Manifestation de chercheurs au CNRS (19 juin 09)-jpg

Même quand “les choses vont bien“, les hommes ont naturellement tendance au “relâchement“. Le conférencier explique cela par “l’extrapolation des discours positivites et inhibant le doute“, Danny Miller apelle cela le Paradoxe d’Icare (son livre). Il faut souvent des drames pour regarder les choses en face et la crise économique et écologique actuelle en est un, c’est certain. Plus précisément, M. de Montbrial évoque l’interruption totale des marchés interbancaires que nous observons aujourd’hui. Il reproche aussi à Alan Greenspan d’avoir permis de développer “un système basé sur l’irréel” avec sa foi aveugle dans le marché.
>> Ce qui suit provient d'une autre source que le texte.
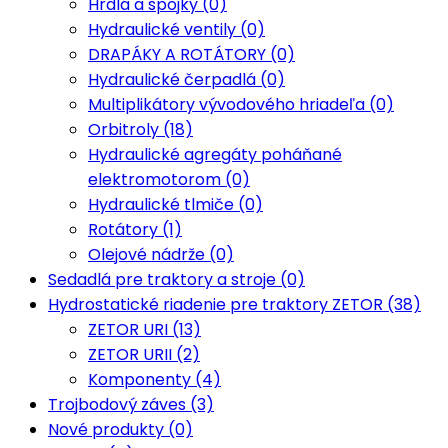
Hrdlá a spojky (0)
Hydraulické ventily (0)
DRAPÁKY A ROTÁTORY (0)
Hydraulické čerpadlá (0)
Multiplikátory vývodového hriadeľa (0)
Orbitroly (18)
Hydraulické agregáty poháňané
elektromotorom (0)
Hydraulické tlmiče (0)
Rotátory (1)
Olejové nádrže (0)
Sedadlá pre traktory a stroje (0)
Hydrostatické riadenie pre traktory ZETOR (38)
ZETOR URI (13)
ZETOR URII (2)
Komponenty (4)
Trojbodový záves (3)
Nové produkty (0)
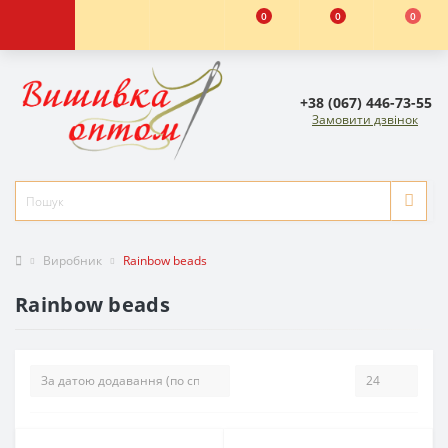
0
0
0
+38 (067) 446-73-55
Замовити дзвінок
Виробник
Rainbow beads
Rainbow beads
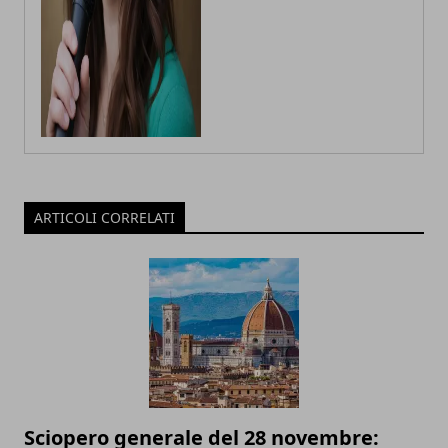
ARTICOLI CORRELATI
Sciopero generale del 28 novembre:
Il croyait en l’accroissement supérieure de la productivité (grâce aux NTIC) face au capital, ce qui s’est révélé faux.

Il est nécéssaire d’espérer pour entreprendre

Les difficultés que rencontre l’homme lorsqu’il entreprend (l’entrepreneur donc…), c’est lui-même qui les créé, et non pas la nature. C’est cette vision très cartésienne que Thierry de Montbrial défend, disant qu’il faut y répondre (aux difficultés) par “la vertu et la persévérance“. Il a aussi souligné l’importance de rester fidèle à ses valeurs dans son action puisque, inévitablement, la durée et l’expérience mettent à l’épreuve notre éthique à tous. Selon lui, le meilleur leadership est donc le “leadership par l’exemple“, qui induit le moins de biais et le plus de crédibilité.

Bien qu’il ait un CV impressionnant, j’aurais justement pensé que ce Monsieur aurait été plus humble. Parfois distant, parfois évasif, M. de Montbrial m’a paru un peu hautain. Est-ce son attitude naturelle ou une conséquence de son indiscutable appartenance à l’élite? Je ne sais pas. Lorsqu’un étudiant (esscaïen) a posé une question sur l’appartenance du conférencier au très confidentiel groupe Bilderberg, M. de Montbrial s’est permis de ne pas répondre en substance, mais plutôt de revendiquer son droit à en faire partie. J’aurais personnellement préféré avoir ses explications plutôt que de devoir aller chercher des infos sur internet (WikipediaRue89 etc.). Il était cependant très impressionnant de rencontrer une personne de sa culture, et j’ai toujours beaucoup de respect pour les personnes si intelligentes.